As I was reading the words to an old familiar hymn in church this morning, from the overhead of course, I began thinking about what we will tell the North Koreans when they ask us why we don't use songbooks any longer. The Koreans as a rule use many of the traditional songs of the church, a great deal of which have been around since the Reformation. The songbook to a Korean is a precious thing.I imagine that songbooks as well as Bibles have been smuggled in to the North Korean churches by now. But overhead projectors may have not. Here, besides giving up the content of those old hymns on which we were raised, we've stopped bothering with the containers, the books, too. So what should we tell them?
And Bibles, that will be an even greater challenge of explanation. In America not as many people carry their Bibles to church these days. Many pastors have given up trying to get their people to buy one standard version, like the new King James or some such solid translation. So they put Scriptures on the same overheads as the songs. People can leave their Bibles at home, so they do. How do we tell North Koreans they won't need to bring these precious Books into the House of God any longer when "freedom" comes? How will we break it to them that those who risked their lives to get them the Bible did it only for their home reading, that the church is taking another step away from its rich tradition? What will we tell them?
I know. The first Christians had neither Bible nor songbook. But between their age and ours has come the Roman usurpation of the Church and the Word. The Reformers tried to restore the Message to all the people. They wrote it, translated it, published it, distributed it. Because of that heritage, from a child, most of us have learned to cherish it, knowing it was given to us at the price of much blood.
But the times they are changin'.
Britain and America led the way for the longest time in getting the Word to the world. But Britain's influence waned long ago. America now follows, and seems to be leading the charge into apostasy, spreading its doctrines and strange ways into the universal church.
One thing American workers in Korea, whether they be of the South Korean variety or the standard European stock, need to remember if they are to be effective servants to the emerging (and it will emerge!) North Korean population: we do not sell the new Americanism to the Korean church. We don't go to Westernize but to Christianize. Liberty has its limits and the North Koreans must be carefully taught what those limits are. It is easy to imagine a starving population eating everything in sight once they're free, of physical food as well as all the other thingsthat can be ingested in a man's mind and soul.
Oh for the gift of discernment for North Koreans! Oh that Americans had it too. Who will stand up and ask for the hymnals and Bibles to be restored to the American church? Not for show, but for use.
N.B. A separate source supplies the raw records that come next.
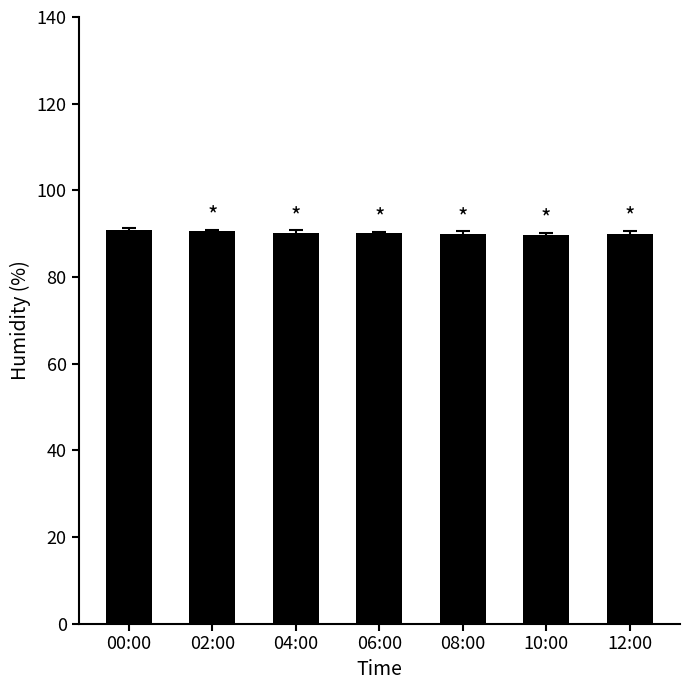

What is the smallest value displayed?

89.8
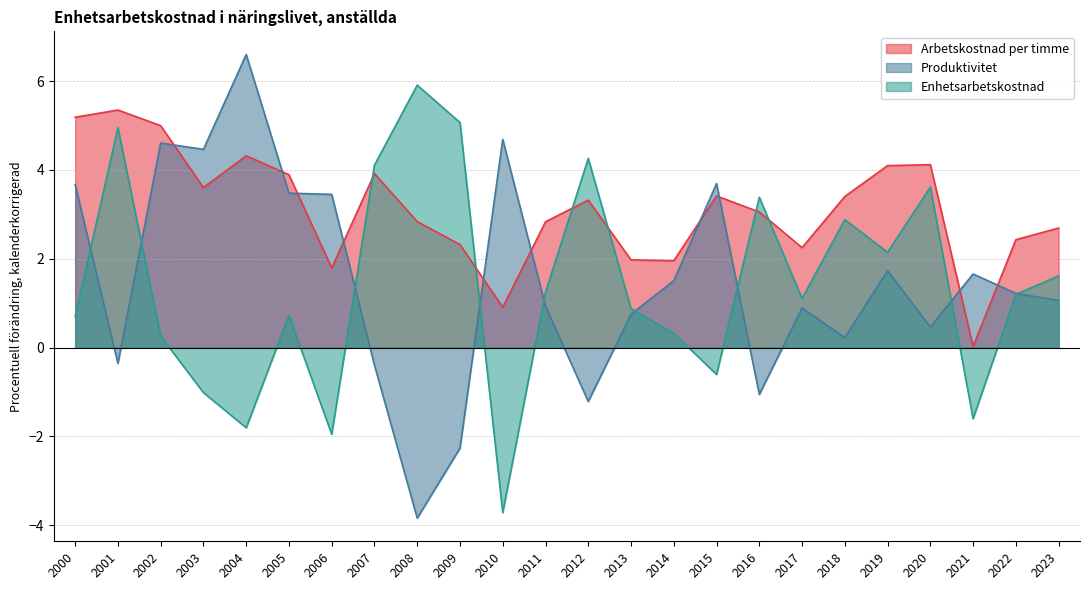

How many lines are shown in the chart?

3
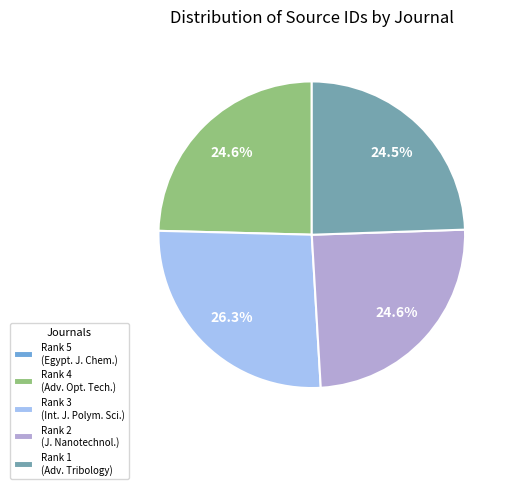

Is Rank 1 (Adv. Tribology) the majority of the pie?

No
To get people turning pages and finding chapters and listening and reading as the preacher preaches, and growing thereby. To reverse the trend of the electronic age lest we all get swept away into something we will regret as much as did true believers in the Medieval church: the loss of God's Word.
It is coming, you know. One big happy religion with no Bibles, no songbooks, no preached Word, no real praise. No strong message. One huge political power that will speak for moral correctness but will not know what sin is about. ‘Cause they left their Bible at home. And no one encouraged them to read it, at church or at home.